■ **INFORMATION PROVIDED**
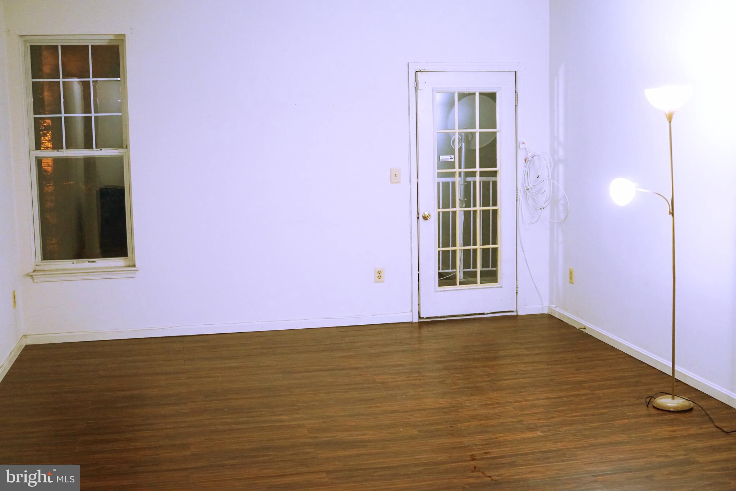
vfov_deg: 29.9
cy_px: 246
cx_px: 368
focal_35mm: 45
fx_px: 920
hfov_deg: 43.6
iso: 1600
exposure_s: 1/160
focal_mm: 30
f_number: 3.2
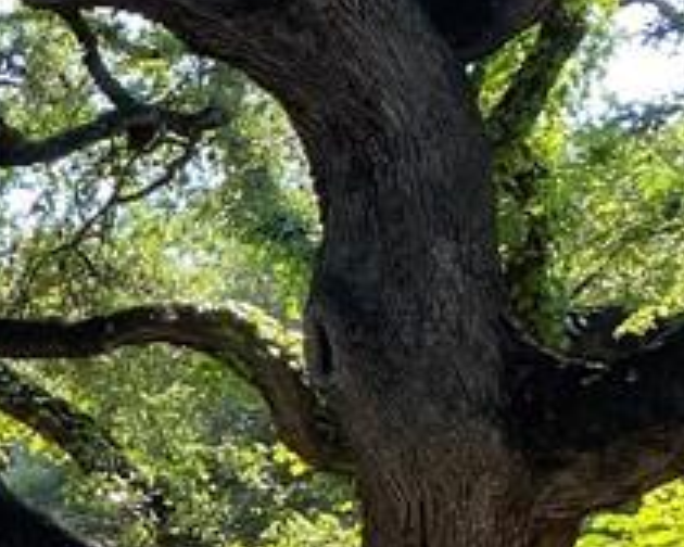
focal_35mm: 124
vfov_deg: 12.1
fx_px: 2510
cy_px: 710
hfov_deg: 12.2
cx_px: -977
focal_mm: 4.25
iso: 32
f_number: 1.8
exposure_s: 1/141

■ **AIM OF THE TASK**
Your answer must be the records above, word for word, with no pictures.

■ **EXERCISE RESPONSE**
vfov_deg: 29.9
cy_px: 246
cx_px: 368
focal_35mm: 45
fx_px: 920
hfov_deg: 43.6
iso: 1600
exposure_s: 1/160
focal_mm: 30
f_number: 3.2
focal_35mm: 124
vfov_deg: 12.1
fx_px: 2510
cy_px: 710
hfov_deg: 12.2
cx_px: -977
focal_mm: 4.25
iso: 32
f_number: 1.8
exposure_s: 1/141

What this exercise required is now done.